→ Page excerpt
# Diesel cook stoves and heaters - teach me the basics!



## UsailIbail! (Oct 7, 2011)

I recently posted questions about kerosene stoves and was reminded about the possibility of diesel stoves. I assume a kerosene cooker can run on diesel in a pinch. Any thoughts? I imagine they will clog up eventually but what should I expect if I ran a kero on diesel when the kero tank ran dry? Is diesel that foul?
Please don't post about Propane... I am not going in that direction.

Thanks in advance for your reply.

Sail on!


----------



## deniseO30 (Nov 27, 2006)

All the kero, home, marine, truck and aviation oils, are going to burn about the same rate,140,000 btuh Most stoves, heaters and even kerosene lanterns use a generation type burner. You've seen the same type of thing thing in coleman laterns. yes it works on gasoline too.. (scary also! ) The fuel has to be super heated to become a gas, If you have ever used a kerosene heater you are familiar with the glow the burner cage makes. That is what super heats the fuel so it burns so clean. kind of like an afterburner. You may see combination pressure and super heater type things in newer stoves. Soot will be common until your very able to start the burner with preheating per the mfg's directions. 

problems surface very quickly as fuel oils are heated .. they leave residue in the generator, wicks turn to glass and loose the wicking ability, Diesel "smell" is a tip off somethings not burning right. 

Diesel and kero stoves just because of the fuel, have to be cleaned often and properly.


----------



## erps (Aug 2, 2006)

We have a diesel heater in our boat that also heats the water in our hot water tank when it's running. We love it. The gal who owned the boat before us live aboard and I think she ran it 24/7 when it was cold. We've run it days at a time. The two problems we have are every now and then when we're underway and it's windy, we get a back draft now and then that stinks it up down below and when it's really cold and we've got it turned up, the water in the hot water tank gets so hot that we actually drain hot water down the sink to get rid of it. I worry about it coming to a boil in the hot water tank and tripping the pressure relief valve. I might be a little paranoid about that issue.

→ Instructions to follow
Please repeat the stretch of the diesel stove thread from "problems surface very" through "(Aug 2, 2006)", replacing "residue" with "carbon deposits".

→ Given records
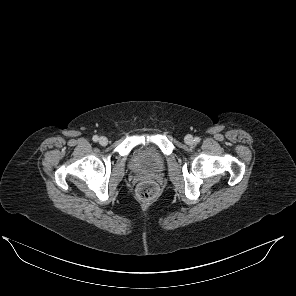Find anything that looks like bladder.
Here are the masks:
<instances>
[{
	"label": "bladder",
	"mask_w": 296,
	"mask_h": 296,
	"mask_svg": "<svg viewBox=\"0 0 296 296\" xmlns=\"http://www.w3.org/2000/svg\"><path fill=\"white\" fill-rule=\"evenodd\" d=\"M130 166L138 173L155 174L165 168V158L159 149L146 144L136 147L130 155Z\"/></svg>",
	"instance_id": "bladder-1"
}]
</instances>
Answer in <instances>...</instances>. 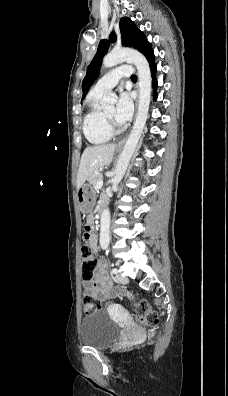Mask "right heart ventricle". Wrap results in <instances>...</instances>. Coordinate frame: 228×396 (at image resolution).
Masks as SVG:
<instances>
[{
	"label": "right heart ventricle",
	"instance_id": "e07e8e85",
	"mask_svg": "<svg viewBox=\"0 0 228 396\" xmlns=\"http://www.w3.org/2000/svg\"><path fill=\"white\" fill-rule=\"evenodd\" d=\"M101 95L92 91L87 97V112L83 119V133L89 143L101 145L112 138V134L107 130L103 112L99 108L98 102Z\"/></svg>",
	"mask_w": 228,
	"mask_h": 396
}]
</instances>
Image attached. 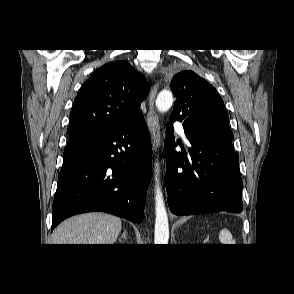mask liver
Returning a JSON list of instances; mask_svg holds the SVG:
<instances>
[{"mask_svg":"<svg viewBox=\"0 0 294 294\" xmlns=\"http://www.w3.org/2000/svg\"><path fill=\"white\" fill-rule=\"evenodd\" d=\"M122 228L121 219L92 212L71 217L52 234L53 244H114Z\"/></svg>","mask_w":294,"mask_h":294,"instance_id":"obj_1","label":"liver"}]
</instances>
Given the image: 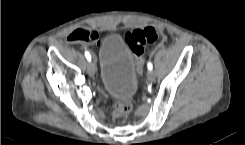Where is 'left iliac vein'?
<instances>
[{
    "mask_svg": "<svg viewBox=\"0 0 245 145\" xmlns=\"http://www.w3.org/2000/svg\"><path fill=\"white\" fill-rule=\"evenodd\" d=\"M147 78L150 80V81H153L155 79V72L150 70L148 71L147 73Z\"/></svg>",
    "mask_w": 245,
    "mask_h": 145,
    "instance_id": "left-iliac-vein-1",
    "label": "left iliac vein"
}]
</instances>
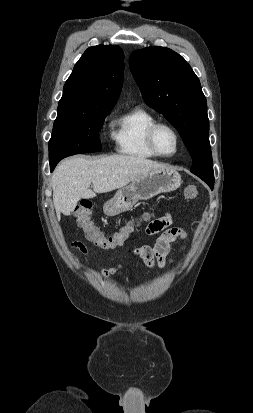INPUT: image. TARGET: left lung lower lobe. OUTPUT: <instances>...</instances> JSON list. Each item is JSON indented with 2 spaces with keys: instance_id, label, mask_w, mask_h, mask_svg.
<instances>
[{
  "instance_id": "left-lung-lower-lobe-1",
  "label": "left lung lower lobe",
  "mask_w": 253,
  "mask_h": 413,
  "mask_svg": "<svg viewBox=\"0 0 253 413\" xmlns=\"http://www.w3.org/2000/svg\"><path fill=\"white\" fill-rule=\"evenodd\" d=\"M201 179H202L203 181H205V182L209 185V187H210L211 189H213V186H214V178L201 177Z\"/></svg>"
}]
</instances>
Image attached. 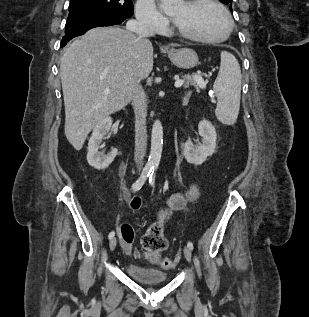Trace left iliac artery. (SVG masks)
<instances>
[{
    "label": "left iliac artery",
    "mask_w": 309,
    "mask_h": 317,
    "mask_svg": "<svg viewBox=\"0 0 309 317\" xmlns=\"http://www.w3.org/2000/svg\"><path fill=\"white\" fill-rule=\"evenodd\" d=\"M155 170L157 169V166L156 167H153ZM154 182H155V173L153 171V173L150 175V178H149V183L154 186ZM187 246L192 250L193 249V243L192 242H188L187 243Z\"/></svg>",
    "instance_id": "1"
}]
</instances>
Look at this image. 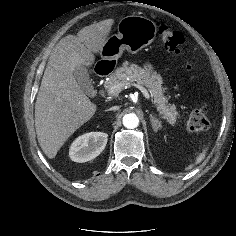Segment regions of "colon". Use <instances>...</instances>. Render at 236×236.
I'll return each mask as SVG.
<instances>
[{
    "mask_svg": "<svg viewBox=\"0 0 236 236\" xmlns=\"http://www.w3.org/2000/svg\"><path fill=\"white\" fill-rule=\"evenodd\" d=\"M159 31L166 49L172 53H179L184 44L183 36L165 25H160ZM187 127L192 132H200L208 129L209 120L204 106L198 107L191 112L187 121Z\"/></svg>",
    "mask_w": 236,
    "mask_h": 236,
    "instance_id": "obj_1",
    "label": "colon"
}]
</instances>
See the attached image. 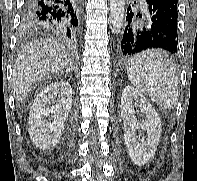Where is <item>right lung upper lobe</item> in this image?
Segmentation results:
<instances>
[{
    "mask_svg": "<svg viewBox=\"0 0 197 181\" xmlns=\"http://www.w3.org/2000/svg\"><path fill=\"white\" fill-rule=\"evenodd\" d=\"M28 29H33V30H46L47 28L42 27V26H34V27H29Z\"/></svg>",
    "mask_w": 197,
    "mask_h": 181,
    "instance_id": "cb5924a9",
    "label": "right lung upper lobe"
}]
</instances>
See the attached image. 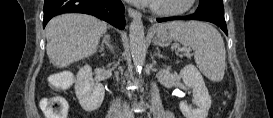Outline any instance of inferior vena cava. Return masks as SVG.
I'll use <instances>...</instances> for the list:
<instances>
[{"mask_svg":"<svg viewBox=\"0 0 273 118\" xmlns=\"http://www.w3.org/2000/svg\"><path fill=\"white\" fill-rule=\"evenodd\" d=\"M123 115L125 118H133V113L129 110V108L126 105L124 106Z\"/></svg>","mask_w":273,"mask_h":118,"instance_id":"602c4592","label":"inferior vena cava"}]
</instances>
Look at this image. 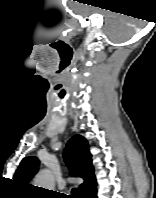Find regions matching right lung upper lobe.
<instances>
[{
    "label": "right lung upper lobe",
    "mask_w": 156,
    "mask_h": 198,
    "mask_svg": "<svg viewBox=\"0 0 156 198\" xmlns=\"http://www.w3.org/2000/svg\"><path fill=\"white\" fill-rule=\"evenodd\" d=\"M64 159L70 168V173L85 180L81 187L84 189V196H89L96 190L97 183L87 140L81 135L73 136L65 148ZM38 166L39 161L36 157H26L16 170L14 180L27 184L37 172Z\"/></svg>",
    "instance_id": "right-lung-upper-lobe-1"
}]
</instances>
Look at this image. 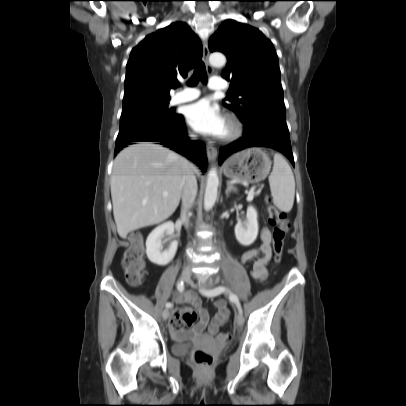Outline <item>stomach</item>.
<instances>
[{
    "label": "stomach",
    "instance_id": "stomach-1",
    "mask_svg": "<svg viewBox=\"0 0 406 406\" xmlns=\"http://www.w3.org/2000/svg\"><path fill=\"white\" fill-rule=\"evenodd\" d=\"M271 160L261 148L253 147L232 155L223 165L224 175L242 182L256 183L270 172Z\"/></svg>",
    "mask_w": 406,
    "mask_h": 406
}]
</instances>
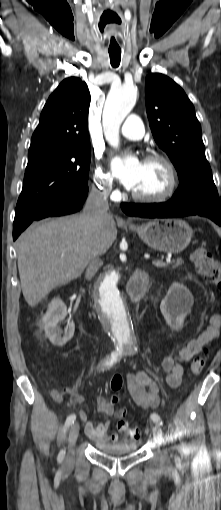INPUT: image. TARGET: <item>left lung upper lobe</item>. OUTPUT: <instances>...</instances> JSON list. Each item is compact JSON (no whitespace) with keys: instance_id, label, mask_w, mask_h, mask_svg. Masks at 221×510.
<instances>
[{"instance_id":"5c2ea615","label":"left lung upper lobe","mask_w":221,"mask_h":510,"mask_svg":"<svg viewBox=\"0 0 221 510\" xmlns=\"http://www.w3.org/2000/svg\"><path fill=\"white\" fill-rule=\"evenodd\" d=\"M145 94L153 137L171 159L180 181L168 202L185 207H220L191 101L179 85L160 73L146 77Z\"/></svg>"}]
</instances>
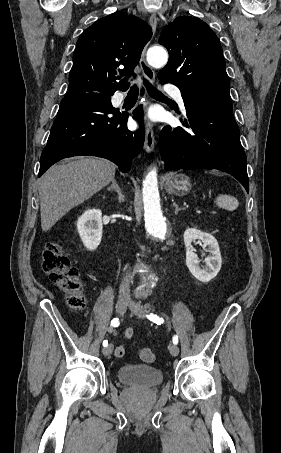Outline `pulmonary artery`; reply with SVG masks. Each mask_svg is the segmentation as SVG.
Wrapping results in <instances>:
<instances>
[{
    "label": "pulmonary artery",
    "instance_id": "e3ab8cb5",
    "mask_svg": "<svg viewBox=\"0 0 281 453\" xmlns=\"http://www.w3.org/2000/svg\"><path fill=\"white\" fill-rule=\"evenodd\" d=\"M170 95L181 105H183V97L181 91L179 89L172 90ZM125 96L122 92H116L112 96V103L113 104H120L124 100Z\"/></svg>",
    "mask_w": 281,
    "mask_h": 453
}]
</instances>
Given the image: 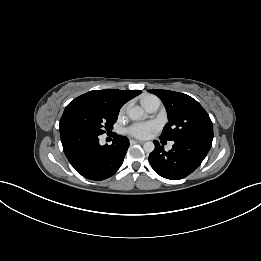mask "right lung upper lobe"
Here are the masks:
<instances>
[{"label":"right lung upper lobe","mask_w":261,"mask_h":261,"mask_svg":"<svg viewBox=\"0 0 261 261\" xmlns=\"http://www.w3.org/2000/svg\"><path fill=\"white\" fill-rule=\"evenodd\" d=\"M140 90H118V89H105V90H93L86 94L94 95L102 98L111 106L120 110L122 105L129 99L140 94Z\"/></svg>","instance_id":"right-lung-upper-lobe-1"}]
</instances>
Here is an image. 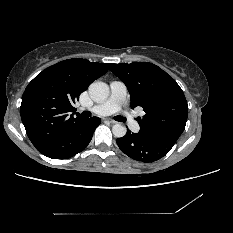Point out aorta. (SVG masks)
<instances>
[{"instance_id": "aorta-1", "label": "aorta", "mask_w": 233, "mask_h": 233, "mask_svg": "<svg viewBox=\"0 0 233 233\" xmlns=\"http://www.w3.org/2000/svg\"><path fill=\"white\" fill-rule=\"evenodd\" d=\"M89 94L95 102H103L109 96V87L106 83L101 81L93 82L89 86ZM112 132L115 137L121 138L126 135L127 129L121 124H115L112 127Z\"/></svg>"}]
</instances>
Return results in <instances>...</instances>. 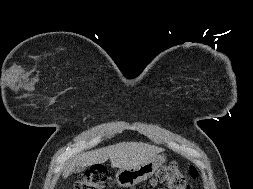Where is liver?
Masks as SVG:
<instances>
[{"label":"liver","instance_id":"6515ba94","mask_svg":"<svg viewBox=\"0 0 253 189\" xmlns=\"http://www.w3.org/2000/svg\"><path fill=\"white\" fill-rule=\"evenodd\" d=\"M162 151L161 148L142 142H120L75 156L63 172L67 178L74 172L76 166L87 167L101 164L108 159L116 168H134L154 158Z\"/></svg>","mask_w":253,"mask_h":189}]
</instances>
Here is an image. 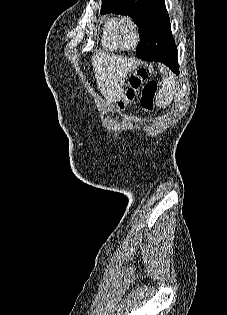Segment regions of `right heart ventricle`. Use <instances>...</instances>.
<instances>
[{"instance_id": "right-heart-ventricle-1", "label": "right heart ventricle", "mask_w": 227, "mask_h": 315, "mask_svg": "<svg viewBox=\"0 0 227 315\" xmlns=\"http://www.w3.org/2000/svg\"><path fill=\"white\" fill-rule=\"evenodd\" d=\"M118 20L117 15H108L102 19V43L105 48L110 50L120 48L115 34V26Z\"/></svg>"}]
</instances>
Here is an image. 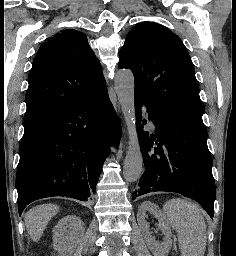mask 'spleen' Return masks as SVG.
I'll use <instances>...</instances> for the list:
<instances>
[{
  "label": "spleen",
  "instance_id": "spleen-1",
  "mask_svg": "<svg viewBox=\"0 0 236 256\" xmlns=\"http://www.w3.org/2000/svg\"><path fill=\"white\" fill-rule=\"evenodd\" d=\"M165 214L178 234L181 256H204L206 224L198 208L186 200H169L164 204Z\"/></svg>",
  "mask_w": 236,
  "mask_h": 256
}]
</instances>
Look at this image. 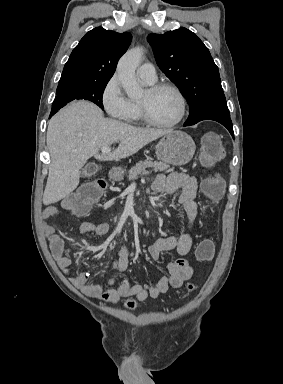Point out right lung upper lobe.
Wrapping results in <instances>:
<instances>
[{
	"label": "right lung upper lobe",
	"mask_w": 283,
	"mask_h": 384,
	"mask_svg": "<svg viewBox=\"0 0 283 384\" xmlns=\"http://www.w3.org/2000/svg\"><path fill=\"white\" fill-rule=\"evenodd\" d=\"M131 40L128 32L117 33L102 27L89 31L72 51L58 86L108 82Z\"/></svg>",
	"instance_id": "obj_1"
}]
</instances>
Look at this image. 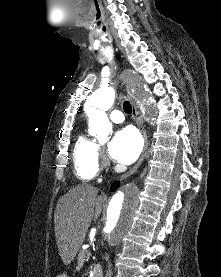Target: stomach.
<instances>
[{
    "label": "stomach",
    "instance_id": "stomach-1",
    "mask_svg": "<svg viewBox=\"0 0 221 277\" xmlns=\"http://www.w3.org/2000/svg\"><path fill=\"white\" fill-rule=\"evenodd\" d=\"M58 277H67L66 274L59 275Z\"/></svg>",
    "mask_w": 221,
    "mask_h": 277
}]
</instances>
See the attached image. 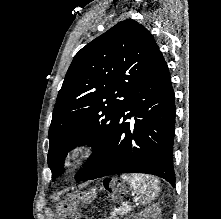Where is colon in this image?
<instances>
[{
	"mask_svg": "<svg viewBox=\"0 0 221 219\" xmlns=\"http://www.w3.org/2000/svg\"><path fill=\"white\" fill-rule=\"evenodd\" d=\"M64 219H82L74 210L63 211Z\"/></svg>",
	"mask_w": 221,
	"mask_h": 219,
	"instance_id": "colon-1",
	"label": "colon"
}]
</instances>
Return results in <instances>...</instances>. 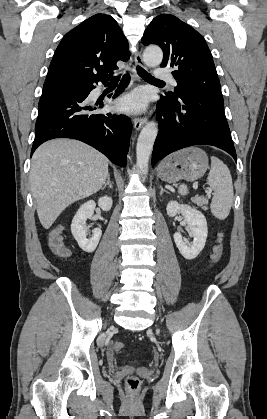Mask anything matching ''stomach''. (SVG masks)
I'll return each mask as SVG.
<instances>
[{"label": "stomach", "instance_id": "0dacf381", "mask_svg": "<svg viewBox=\"0 0 267 419\" xmlns=\"http://www.w3.org/2000/svg\"><path fill=\"white\" fill-rule=\"evenodd\" d=\"M208 156L198 147L182 149L168 156L160 165V178L168 183L195 181L208 169Z\"/></svg>", "mask_w": 267, "mask_h": 419}]
</instances>
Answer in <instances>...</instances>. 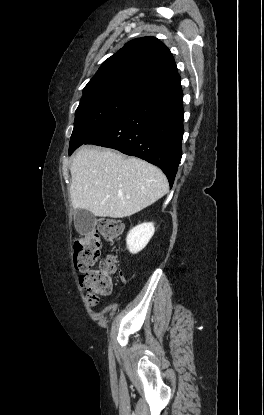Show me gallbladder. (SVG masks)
Masks as SVG:
<instances>
[{
	"mask_svg": "<svg viewBox=\"0 0 264 415\" xmlns=\"http://www.w3.org/2000/svg\"><path fill=\"white\" fill-rule=\"evenodd\" d=\"M95 222V216L88 210L79 209L75 215V227L81 235L90 233Z\"/></svg>",
	"mask_w": 264,
	"mask_h": 415,
	"instance_id": "bac80fb5",
	"label": "gallbladder"
}]
</instances>
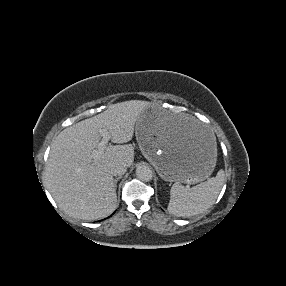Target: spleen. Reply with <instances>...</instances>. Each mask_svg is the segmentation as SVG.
<instances>
[{"label":"spleen","mask_w":286,"mask_h":286,"mask_svg":"<svg viewBox=\"0 0 286 286\" xmlns=\"http://www.w3.org/2000/svg\"><path fill=\"white\" fill-rule=\"evenodd\" d=\"M224 182V171H218L215 177L187 188L174 183L170 190L168 211L175 216L188 217L209 209L218 197Z\"/></svg>","instance_id":"spleen-1"}]
</instances>
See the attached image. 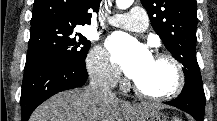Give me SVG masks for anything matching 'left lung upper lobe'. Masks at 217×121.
<instances>
[{"instance_id":"left-lung-upper-lobe-1","label":"left lung upper lobe","mask_w":217,"mask_h":121,"mask_svg":"<svg viewBox=\"0 0 217 121\" xmlns=\"http://www.w3.org/2000/svg\"><path fill=\"white\" fill-rule=\"evenodd\" d=\"M152 27L183 65L185 81L203 86L196 59V0H141Z\"/></svg>"}]
</instances>
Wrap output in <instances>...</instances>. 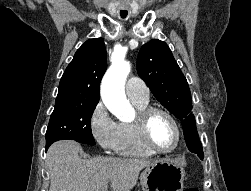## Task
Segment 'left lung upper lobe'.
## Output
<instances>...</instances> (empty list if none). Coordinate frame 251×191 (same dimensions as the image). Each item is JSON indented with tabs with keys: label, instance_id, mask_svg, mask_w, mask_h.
Returning a JSON list of instances; mask_svg holds the SVG:
<instances>
[{
	"label": "left lung upper lobe",
	"instance_id": "5c2ea615",
	"mask_svg": "<svg viewBox=\"0 0 251 191\" xmlns=\"http://www.w3.org/2000/svg\"><path fill=\"white\" fill-rule=\"evenodd\" d=\"M137 72L156 99L182 121L188 149L203 159L190 89L168 45L157 39L144 44L138 53Z\"/></svg>",
	"mask_w": 251,
	"mask_h": 191
}]
</instances>
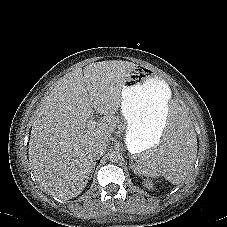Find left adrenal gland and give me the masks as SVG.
Instances as JSON below:
<instances>
[{"instance_id": "a2214340", "label": "left adrenal gland", "mask_w": 227, "mask_h": 227, "mask_svg": "<svg viewBox=\"0 0 227 227\" xmlns=\"http://www.w3.org/2000/svg\"><path fill=\"white\" fill-rule=\"evenodd\" d=\"M130 168L134 170V172L136 171V167H135V164L133 163V159L131 158V161H130Z\"/></svg>"}]
</instances>
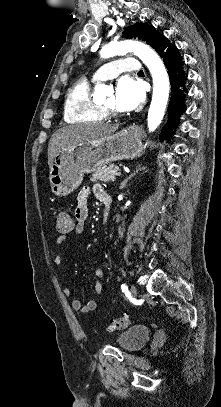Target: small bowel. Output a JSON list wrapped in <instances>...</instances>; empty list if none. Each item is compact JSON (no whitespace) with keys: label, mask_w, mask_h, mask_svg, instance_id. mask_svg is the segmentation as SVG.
<instances>
[{"label":"small bowel","mask_w":221,"mask_h":407,"mask_svg":"<svg viewBox=\"0 0 221 407\" xmlns=\"http://www.w3.org/2000/svg\"><path fill=\"white\" fill-rule=\"evenodd\" d=\"M95 197L103 202V199L106 195H109L107 191L100 185H96L93 189ZM90 195V190L88 188H83L77 196V206L74 212L75 223L73 228V233L80 234L86 225V221L89 215V207H88V197ZM67 239V235H60L56 239V243L61 245ZM55 262L60 265L62 259L58 256L55 258ZM95 281H94V291L97 294L102 293L103 291V284L102 280L105 277V271L102 268H96L94 271ZM66 296L71 297L72 291L71 289L66 288L64 290ZM98 302L95 299L88 300L85 304L78 299L72 300V307L74 310H77L81 313H89L97 309Z\"/></svg>","instance_id":"1"}]
</instances>
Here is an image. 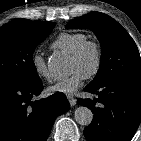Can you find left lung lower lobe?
Returning <instances> with one entry per match:
<instances>
[{
  "label": "left lung lower lobe",
  "mask_w": 141,
  "mask_h": 141,
  "mask_svg": "<svg viewBox=\"0 0 141 141\" xmlns=\"http://www.w3.org/2000/svg\"><path fill=\"white\" fill-rule=\"evenodd\" d=\"M98 99H78L94 114L84 129L88 141H130L141 121V79L121 78L84 89ZM103 106L96 107V102Z\"/></svg>",
  "instance_id": "left-lung-lower-lobe-1"
}]
</instances>
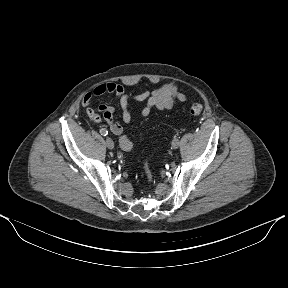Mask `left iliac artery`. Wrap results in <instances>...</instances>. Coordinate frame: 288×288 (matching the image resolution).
I'll return each instance as SVG.
<instances>
[{
    "mask_svg": "<svg viewBox=\"0 0 288 288\" xmlns=\"http://www.w3.org/2000/svg\"><path fill=\"white\" fill-rule=\"evenodd\" d=\"M183 136V133L181 131H178L177 133L173 134L174 140H179Z\"/></svg>",
    "mask_w": 288,
    "mask_h": 288,
    "instance_id": "obj_1",
    "label": "left iliac artery"
}]
</instances>
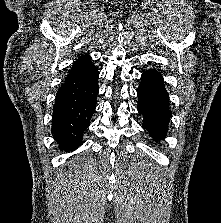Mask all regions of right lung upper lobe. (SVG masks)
I'll return each instance as SVG.
<instances>
[{
    "mask_svg": "<svg viewBox=\"0 0 221 223\" xmlns=\"http://www.w3.org/2000/svg\"><path fill=\"white\" fill-rule=\"evenodd\" d=\"M92 62L91 58L88 56H82L78 58L75 63L73 64L69 74L67 75L65 81L70 80L83 72L87 71L89 68H91Z\"/></svg>",
    "mask_w": 221,
    "mask_h": 223,
    "instance_id": "1",
    "label": "right lung upper lobe"
}]
</instances>
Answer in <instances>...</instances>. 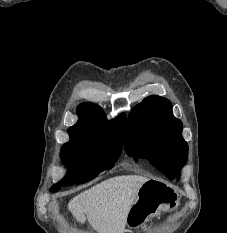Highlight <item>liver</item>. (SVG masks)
<instances>
[{
  "instance_id": "6515ba94",
  "label": "liver",
  "mask_w": 227,
  "mask_h": 233,
  "mask_svg": "<svg viewBox=\"0 0 227 233\" xmlns=\"http://www.w3.org/2000/svg\"><path fill=\"white\" fill-rule=\"evenodd\" d=\"M148 180L140 175L109 178L75 196L68 209L80 223H84L87 217L98 233H124L138 190Z\"/></svg>"
}]
</instances>
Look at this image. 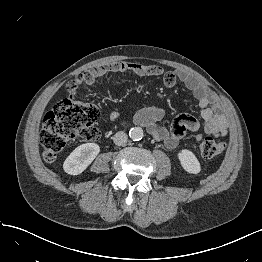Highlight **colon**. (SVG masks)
Segmentation results:
<instances>
[{
  "mask_svg": "<svg viewBox=\"0 0 262 262\" xmlns=\"http://www.w3.org/2000/svg\"><path fill=\"white\" fill-rule=\"evenodd\" d=\"M92 77L89 73L78 75L66 85L68 96L55 104L42 122L40 128V140L43 146V159L54 162L57 154L73 138L94 140L98 136L96 124L100 117V111L92 103L84 102L76 98L77 90ZM196 144L201 155L205 158H214L225 150V144L211 137L198 136Z\"/></svg>",
  "mask_w": 262,
  "mask_h": 262,
  "instance_id": "obj_1",
  "label": "colon"
}]
</instances>
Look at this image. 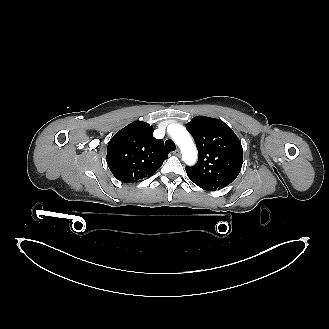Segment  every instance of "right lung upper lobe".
I'll use <instances>...</instances> for the list:
<instances>
[{
    "label": "right lung upper lobe",
    "mask_w": 329,
    "mask_h": 329,
    "mask_svg": "<svg viewBox=\"0 0 329 329\" xmlns=\"http://www.w3.org/2000/svg\"><path fill=\"white\" fill-rule=\"evenodd\" d=\"M162 140L153 137V127L134 121L118 131L107 146L110 171L124 183L152 176L167 158Z\"/></svg>",
    "instance_id": "cb5924a9"
}]
</instances>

→ Problem solution
problems surface very quickly as fuel oils are heated .. they leave carbon deposits in the generator, wicks turn to glass and loose the wicking ability, Diesel "smell" is a tip off somethings not burning right. 

Diesel and kero stoves just because of the fuel, have to be cleaned often and properly.


----------



## erps (Aug 2, 2006)